The Pakistan Stock Exchange (PSX) recovered during the short trading week with a gain of 2.1% after two weeks as a spate of positive developments helped the benchmark KSE-100 index surge 912 points to settle at 45,174.67 points.
Trading kicked-off on a negative note on Monday as inflation numbers dampened investor’s confidence. According to data announced by the Pakistan Bureau of Statistics, the inflation reading skyrocketed to 11.1% in April.
Moreover, the benchmark KSE-100 index maintained the downtrend due to news that the government had decided to close all businesses during 10-day long Eidul Fitr holidays, which forced investors to trade cautiously as they avoided taking fresh positions.
However, the market took a breather on Tuesday snapping a five-day long bearish trend and recovered nearly 500 points on back of a slight decline in the daily number of Covid-19 cases across Pakistan. After a harrowing two weeks, the daily virus cases slowed down and fell below the 4,000 mark on Monday, which provided the much needed break to the market and encouraged investors to assume fresh positions.
Owing to a prolonged bear run, stock prices had fallen to attractive valuations and market participants capitalised on the opportunity to cherry-pick stocks.
The uptrend continued in the following two sessions as news of partial release of payments to independent power producers (IPPs) by the government aided the rally at the bourse.
Moreover, encouraging cement sales data for April 2021 - which showed a double-digit growth on a year-on-year basis - and the news that Finance Minister Shaukat Tarin was expected to prepare a growth-oriented budget for the upcoming fiscal year both acted as catalysts in bullish trend.
Despite the optimism continuing on the last trading day the market struggled between the green and red zones. Investor sentiment kept on fluctuating ahead of long holidays - May 8 to May 16.

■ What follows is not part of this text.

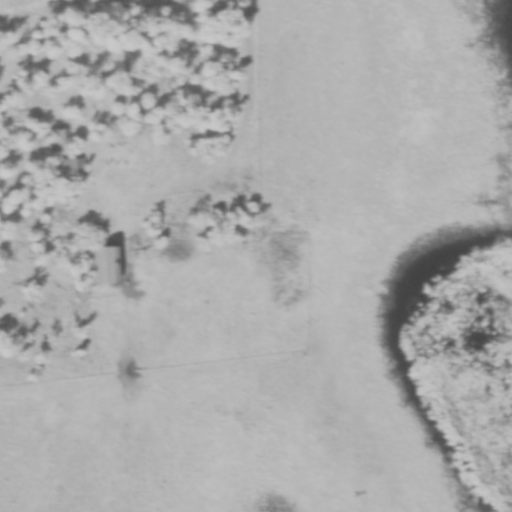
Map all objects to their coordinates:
road: (237, 72)
building: (57, 139)
building: (70, 168)
building: (99, 263)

The market remained closed on Friday on account of Jumatul Wida.
Average daily traded volume dropped 45.48% week-on-week to 368 million shares while average daily traded value decreased 47.3% week-on-week to $200 million.

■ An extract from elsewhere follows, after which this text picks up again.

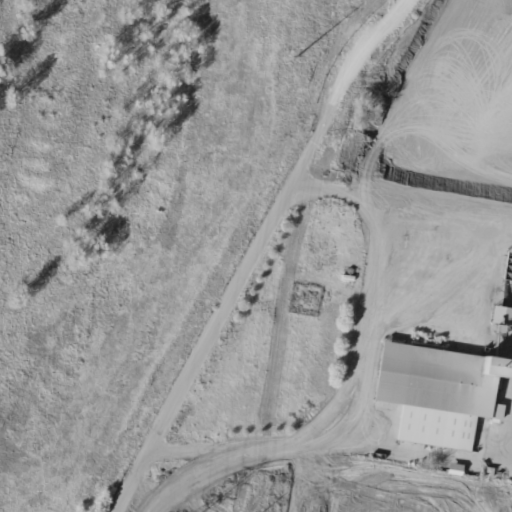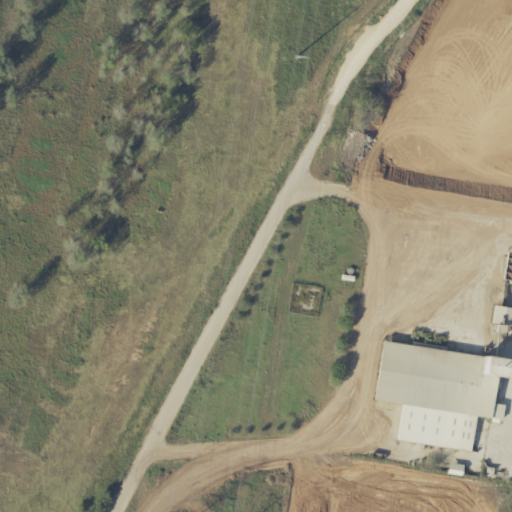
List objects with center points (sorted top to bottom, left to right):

In terms of sectors, contribution to the upside was led by power (3.8%), oil and gas marketing companies (2.8%), cement (2.2%), fertiliser (2%) and automobile (1.8%). On the other hand, sectors that contributed negatively included textile composite (1.2%), refinery (0.2%) and chemical (0.2%).
Scrip-wise, major gainers were Bank Alfalah (9.5%), Kot Addu Power Company (6.7%), Packages Limited (6.5%), Systems Limited (6.1%) and Honda Atlas Cars (5.8%), meanwhile, negative contributors were led by Feroze1888 Mills (9.3%), Gatron Industries (5.1%) and HBL Growth Fund (4.3%).
Foreigners turned net buyers this week as they accumulated stocks worth $1.04 million compared to a net sell of $13.1 million last week. Major buying was witnessed in corporates ($0.95 million). On the domestic front, selling was reported by insurance ($3.36 million) followed by banks ($3.13 million) and individuals ($2.59 million).
Among other major news of the week; trade deficit widened by 21.6% year-on-year in 10MFY21, FBR collection during April- 2021 was recorded at Rs384 billion, up 57% year-on-year, SBP reserves fall $830 million and local oil sales in April 2021 witnessed 57% growth.